As a key factor behind the Financial Conduct Authority’s (FCA) “improved efficiency” during the last year, the organisation has announced plans to deploy expanded technology solutions going forward.

The FCA’s chief executive Nikhil Rathi revealed that “significant progress” had been made on the authority’s backlog due to the investment in automation. Rathi also praises the FCA’s increasingly robust gateway after lessons learned from independent reviews. Currently, one in five firms are initially rejected for authorisation, compared to one in 14 in 2021.

During a speech regarding the role of the body in the context of the UK’s changing regulatory landscape, Rathi said that the past two years had been punctuated by multiple “one in a hundred-year” events.

A number of unprecedented disruptive market events have also occurred, including the default of Archegos and the “extreme turbulence” in the commodity and fixed income markets.

In each case there was significant use of leverage — sometimes hidden leverage — concentrated counterparty risk and margin modelling based on periods which did not address the stresses that “crystallised”, said Rathi.

Reviewing each event, Rathi highlighted a need for better regulatory and risk reporting, as well as domestic and international oversight — a focus for the authority.

The chief executive also noted the FCA’s current work with the Bank of England on the use of artificial intelligence (AI) in the regulatory framework. The FCA’s AI discussion paper examines the benefits, risks and suggested solutions regarding this technology, and encourages the industry to engage with the paper to create the right framework for the future.

Similarly, the regulator’s consultation paper on Big Tech examines the innovation that tech giants could bring to financial services, as well as the risks of their potential dominance which could harm consumer outcomes. The consultation process will inform the FCA’s approach to digital markets.

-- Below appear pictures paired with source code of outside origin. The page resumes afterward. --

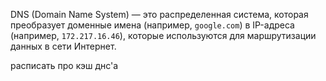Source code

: DNS (Domain Name System) — это распределенная система, которая преобразует доменные имена (например, `google.com`) в IP-адреса (например, `172.217.16.46`), которые используются для маршрутизации данных в сети Интернет.

расписать про кэш днс'а
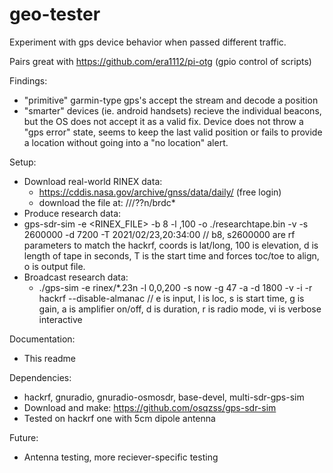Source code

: # geo-tester
Experiment with gps device behavior when passed different traffic.

Pairs great with https://github.com/era1112/pi-otg (gpio control of scripts)

Findings:
- "primitive" garmin-type gps's accept the stream and decode a position
- "smarter" devices (ie. android handsets) recieve the individual beacons, but the OS does not accept it as a valid fix. Device does not throw a "gps error" state, seems to keep the last valid position or fails to provide a location without going into a "no location" alert.

Setup:
- Download real-world RINEX data:
  - https://cddis.nasa.gov/archive/gnss/data/daily/ (free login)
  - download the file at: /<current year>/<highest number>/??n/brdc*
-  Produce research data:
  - gps-sdr-sim -e <RINEX_FILE> -b 8 -l <COORDS>,100 -o ./researchtape.bin -v -s 2600000 -d 7200 -T 2021/02/23,20:34:00  // b8, s2600000 are rf parameters to match the hackrf, coords is lat/long, 100 is elevation, d is length of tape in seconds, T is the start time and forces toc/toe to align, o is output file.
- Broadcast research data:
  - ./gps-sim -e rinex/*.23n -l 0,0,200 -s now -g 47 -a -d 1800 -v -i -r hackrf --disable-almanac  // e is input, l is loc, s is start time, g is gain, a is amplifier on/off, d is duration, r is radio mode, vi is verbose interactive

Documentation:
- This readme

Dependencies:
- hackrf, gnuradio, gnuradio-osmosdr, base-devel, multi-sdr-gps-sim
- Download and make: https://github.com/osqzss/gps-sdr-sim 
- Tested on hackrf one with 5cm dipole antenna

Future:
- Antenna testing, more reciever-specific testing
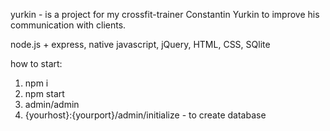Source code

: yurkin - is a project for my crossfit-trainer Constantin Yurkin to improve his communication with clients.

node.js + express, native javascript, jQuery, HTML, CSS, SQlite

how to start:
1. npm i
2. npm start
3. admin/admin
4. {yourhost}:{yourport}/admin/initialize - to create database
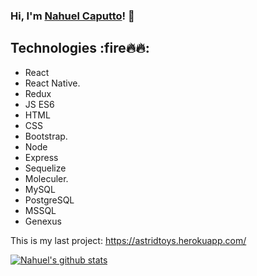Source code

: ### Hi, I'm <a href="https://www.linkedin.com/in/nahuel-caputto/">Nahuel Caputto</a>! 👋
## Technologies :fire🔥🔥:
- React
- React Native.
- Redux
- JS ES6
- HTML
- CSS
- Bootstrap.
- Node
- Express
- Sequelize
- Moleculer.
- MySQL
- PostgreSQL
- MSSQL
- Genexus

This is my last project: https://astridtoys.herokuapp.com/

[![Nahuel's github stats](https://github-readme-stats.vercel.app/api?username=nahuelcaputto)](https://github.com/anuraghazra/github-readme-stats)

<!--
**nahuelcaputto/nahuelcaputto** is a ✨ _special_ ✨ repository because its `README.md` (this file) appears on your GitHub profile.

Here are some ideas to get you started:

- 🔭 I’m currently working on ...
- 🌱 I’m currently learning ...
- 👯 I’m looking to collaborate on ...
- 🤔 I’m looking for help with ...
- 💬 Ask me about ...
- 📫 How to reach me: ...
- 😄 Pronouns: ...
- ⚡ Fun fact: ...
-->
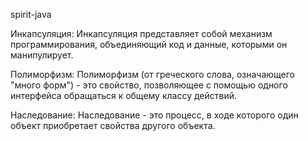 spirit-java

Инкапсуляция:
Инкапсуляция представляет собой механизм программирования, объединяющий код
и данные, которыми он манипулирует.

Полиморфизм:
Полиморфизм (от греческого слова, означающего "много форм") - это свойство, 
позволяющее с помощью одного интерфейса обращаться к общему классу действий.

Наследование:
Наследование - это процесс, в ходе которого один объект приобретает свойства другого объекта.
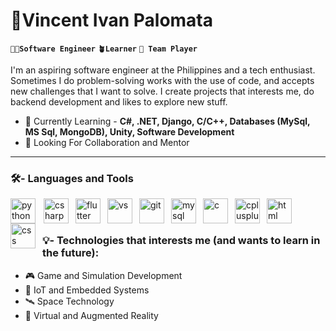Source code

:# 📡Vincent Ivan Palomata 
**`🧑‍💻Software Engineer`** **`🪴Learner`** **`🤝 Team Player`**

I'm an aspiring software engineer at the Philippines and a tech enthusiast. Sometimes I do problem-solving works with the use of code, and accepts new challenges that I want to solve. I create projects that interests me, do backend development and likes to explore new stuff.

- 🌱 Currently Learning - **C#, .NET, Django, C/C++, Databases (MySql, MS Sql, MongoDB), Unity, Software Development**
- 🔭 Looking For Collaboration and Mentor

<hr/>

### 🛠️-  Languages and Tools
<img align="left" alt="python" width="40px" style="padding-right:10px;" src="https://cdn.jsdelivr.net/gh/devicons/devicon/icons/python/python-original.svg"/>
<img align="left" alt="csharp" width="40px" style="padding-right:8px;" src="https://cdn.jsdelivr.net/gh/devicons/devicon/icons/csharp/csharp-original.svg"/>
<img align="left" alt="flutter" width="40px" style="padding-right:8px;" src="https://cdn.jsdelivr.net/gh/devicons/devicon@latest/icons/flutter/flutter-original.svg"/>
<img align="left" alt="vs" width="40px" style="padding-right:8px;" src="https://cdn.jsdelivr.net/gh/devicons/devicon/icons/visualstudio/visualstudio-plain.svg"/>
<img align="left" alt="git" width="40px" style="padding-right:8px;" src="https://cdn.jsdelivr.net/gh/devicons/devicon/icons/git/git-plain.svg"/>
<img align="left" alt="mysql" width="40px" style="padding-right:8px;" src="https://cdn.jsdelivr.net/gh/devicons/devicon/icons/mysql/mysql-original-wordmark.svg"/>
<img align="left" alt="c" width="40px" style="padding-right:8px;" src="https://cdn.jsdelivr.net/gh/devicons/devicon/icons/c/c-original.svg"/>
<img align="left" alt="cplusplus" width="40px" style="padding-right:8px;" src="https://cdn.jsdelivr.net/gh/devicons/devicon/icons/cplusplus/cplusplus-original.svg"/>
<img align="left" alt="html" width="40px" style="padding-right:8px;" src="https://cdn.jsdelivr.net/gh/devicons/devicon/icons/html5/html5-original-wordmark.svg"/>
<img align="left" alt="css" width="40px" style="padding-right:8px;" src="https://cdn.jsdelivr.net/gh/devicons/devicon/icons/css3/css3-original-wordmark.svg"/>
<br/><br/>

### 💡- Technologies that interests me (and wants to learn in the future):
- 🎮 Game and Simulation Development
- 🦾 IoT and Embedded Systems
- 🛰️ Space Technology
- 🥽 Virtual and Augmented Reality

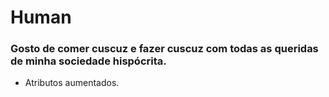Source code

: # Human

### Gosto de comer cuscuz e fazer cuscuz com todas as queridas de minha sociedade hispócrita.

- Atributos aumentados.
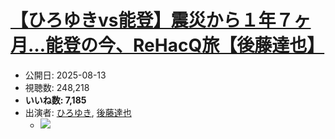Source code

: # [【ひろゆきvs能登】震災から１年７ヶ月…能登の今、ReHacQ旅【後藤達也】](https://www.youtube.com/watch?v=valNrdZIvz0)
-   公開日: 2025-08-13
-   視聴数: 248,218
-   **いいね数: 7,185**
-   出演者: [ひろゆき](/rehacq_fan/people/ひろゆき "wikilink"), [後藤達也](/rehacq_fan/people/後藤達也 "wikilink")
    - [![](https://img.youtube.com/vi/valNrdZIvz0/hqdefault.jpg)](https://www.youtube.com/watch?v=valNrdZIvz0)
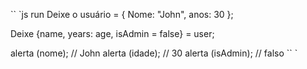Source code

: 
`` `js run
Deixe o usuário = {
Nome: "John",
anos: 30
};

Deixe {name, years: age, isAdmin = false} = user;

alerta (nome); // John
alerta (idade); // 30
alerta (isAdmin); // falso
`` `
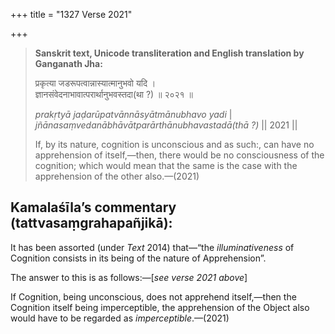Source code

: +++
title = "1327 Verse 2021"

+++
> **Sanskrit text, Unicode transliteration and English translation by Ganganath Jha:** 
>
> प्रकृत्या जडरूपत्वान्नास्यात्मानुभवो यदि ।  
> ज्ञानसंवेदनाभावात्परार्थानुभवस्तदा(था ?) ॥ २०२१ ॥ 
>
> *prakṛtyā jaḍarūpatvānnāsyātmānubhavo yadi* \|  
> *jñānasaṃvedanābhāvātparārthānubhavastadā(thā ?)* \|\| 2021 \|\| 
>
> If, by its nature, cognition is unconscious and as such:, can have no apprehension of itself,—then, there would be no consciousness of the cognition; which would mean that the same is the case with the apprehension of the other also.—(2021)



## Kamalaśīla’s commentary (tattvasaṃgrahapañjikā):

It has been assorted (under *Text* 2014) that—“the *illuminativeness* of Cognition consists in its being of the nature of Apprehension”.

The answer to this is as follows:—[*see verse 2021 above*]

If Cognition, being unconscious, does not apprehend itself,—then the Cognition itself being imperceptible, the apprehension of the Object also would have to be regarded as *imperceptible*.—(2021)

In response, Dr Henry Balani, global head of industry and regulatory affairs for Encompass Corporation, comments: “Amidst a turbulent economy and a complicated geopolitical landscape, the UK faces uncertain and challenging times.

“It is essential that businesses and the government remain committed to upholding the highest regulatory standards and encouraging innovation as a key component in order to achieve as much stability and growth as possible — now and in the future.”

Balani notes that there is much to be done to further improve the regulatory framework and overall compliance in the UK. He concludes: “As we progress, we must continue to focus not only on regulatory oversight, but also on fostering innovation and the use of the latest in technology to assist businesses when it comes to their own compliance processes as the landscape evolves.”